## TEXT FOR ANALYSIS:
# Best construction for a MH



## coppo (May 27, 2009)

I,m asking this question before as opposed to after getting another MH.

What is the best construction for a MH.
Is it aluminium or fibre glass walls and styrofoam insulation

What about the frame holding the sides together, is steel better that wood or nothing at all best?

I,m asking cos i,ve seen some damaged Hymers and these have had a wood frame which i didn't think was the best choice for longevity and was wondering what others manufacturers used and what would last, in theory, the longest.

Its nice to know what is the best to buy, especially if thinking of changing(like me).

Paul.


----------



## 96299 (Sep 15, 2005)

Good questions Paul that I think alot of us would like to know the answers to. 

I would like to know if the timber frame carcass is just plain ol soft wood, or has it been treated in some way. I think I might already know the answer to that but would love to hear it from the pro's. 8) 

Steve


----------



## neilbes (Oct 16, 2006)

I have had one van with alloy and wood

and one with grp and wood

grp is less prone to dinks and better insulated.

i don't think steel is used i think it is alloy,for the stud work


----------



## b16duv (Feb 14, 2006)

## PROBLEMS TO WORK ON:
- A) In the motorhome construction thread, swap "fibre glass" for "fiberglass" and give the passage from "## coppo (May" up to and including "of changing(like me).".
- B) According to the motorhome construction thread, why is Paul asking about the frame that holds the sides together?
- C) Write what comes next in the motorhome construction thread, picking up after its final line.
The listing plays no part in the tasks.

## THE DATA:

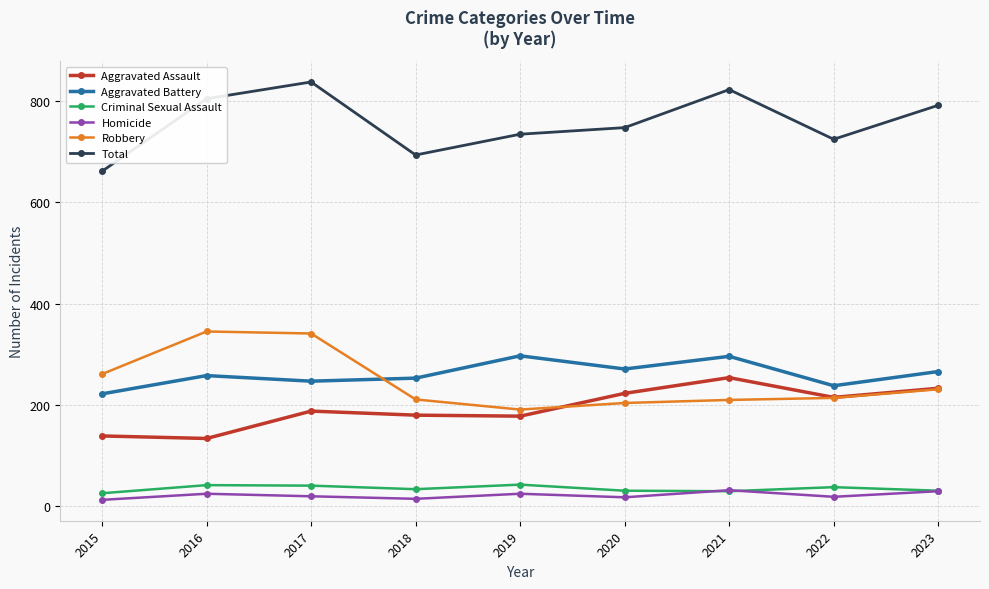

The Aggravated Battery series shows 402 at 2016. True or false?

False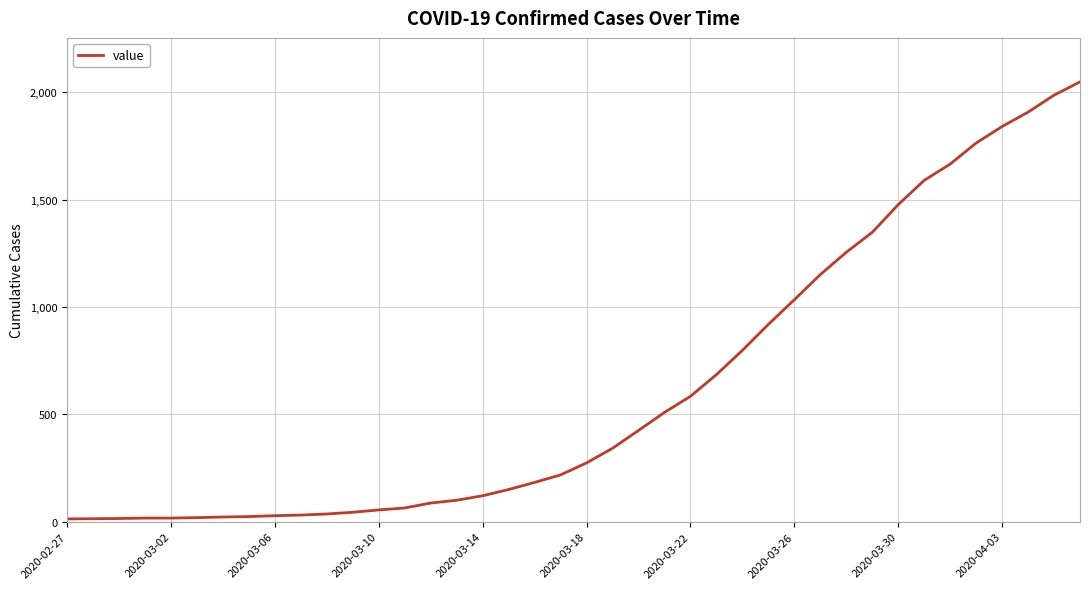

What is the greatest value displayed?

2049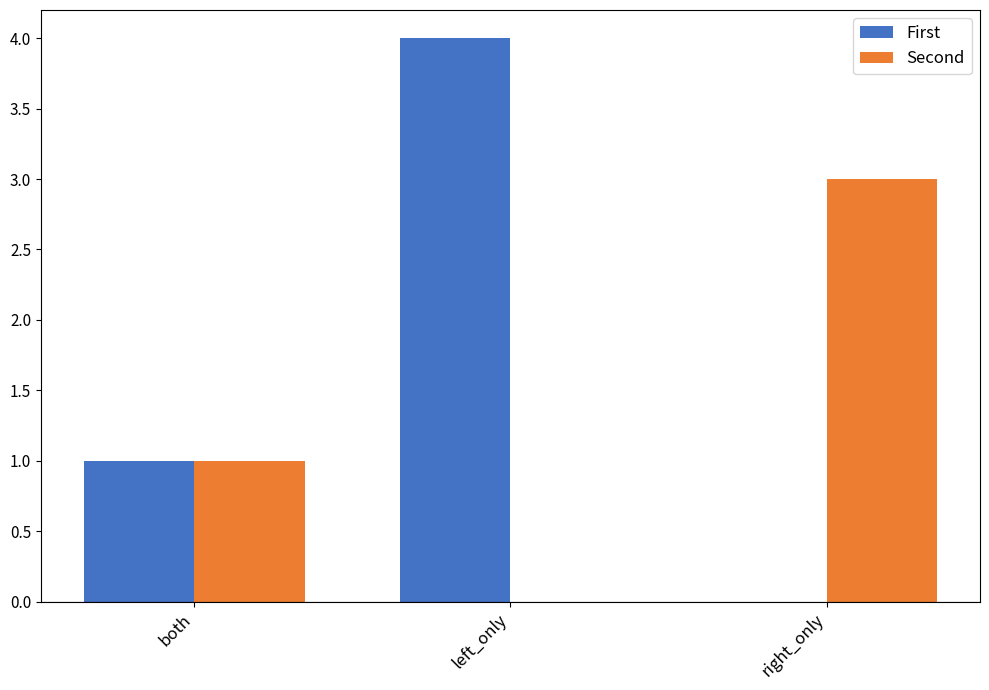

Between both and right_only, which series saw the biggest shift?

Second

## ANSWERS IN ORDER:
- A)
## coppo (May 27, 2009)

I,m asking this question before as opposed to after getting another MH.

What is the best construction for a MH.
Is it aluminium or fiberglass walls and styrofoam insulation

What about the frame holding the sides together, is steel better that wood or nothing at all best?

I,m asking cos i,ve seen some damaged Hymers and these have had a wood frame which i didn't think was the best choice for longevity and was wondering what others manufacturers used and what would last, in theory, the longest.

Its nice to know what is the best to buy, especially if thinking of changing(like me).

- B) He has seen some damaged Hymers with a wood frame, which he didn't think was the best choice for longevity. He wants to know what other manufacturers use and what would last the longest, since he is thinking of changing to another motorhome.

- C)
Have a look Here not a lot of wood in evidence there!

D


----------



## coppo (May 27, 2009)

Yes Steve, the timber(on the crash damaged Hymers) looked like cheap 2 bit rubbish but then Hymer have a good reputation for quality.

So GRP is the best then?

I know theres a lot of other factors but getting the basic construction right is a necessity.

B16 duv yes i have the latest N&B catalogue which suggests quality, but i,m looking at second hand.

I posted on here last week that i saw a 10 year MCL motorhome and arranged to view, it looked an absolute beauty for £59,995 ono, it cost about £200,000 10 years ago. It sold before i saw it, but thats something i,m considering, pure quality, not some of the rubbish put out these days.

Paul.


----------



## b16duv (Feb 14, 2006)

coppo said:


> Yes Steve, the timber(on the crash damaged Hymers) looked like cheap 2 bit rubbish but then Hymer have a good reputation for quality.
> 
> So GRP is the best then?
> 
> ...


They've been building them like that for several years now Paul - you'd get a really nice Flair for £60k, and probably for a bit less too!

David


----------



## teemyob (Nov 22, 2005)

*Frames*

what about Aluminium?

Click Ici!


----------



## spartacus (Jul 10, 2008)

Leaving aside the question of cost, I would choose GRP body with alloy framing and the more styrofoam the better - not all MH's have the same level of insulation.

Eura Mobil springs to mind.


----------



## coppo (May 27, 2009)

Yes fair point David about N&B, i,m looking for pure quality, obviously second hand, something built with utmost care, stick a private plate on and no one will know, i,m really annoyed about losing out on that MCL, it had so much on and hand built.

Some of the very expensive clou liners etc are aluminium so i suppose its not all down to what material is used but the time/expertise thats been taken in putting it together.

Paul.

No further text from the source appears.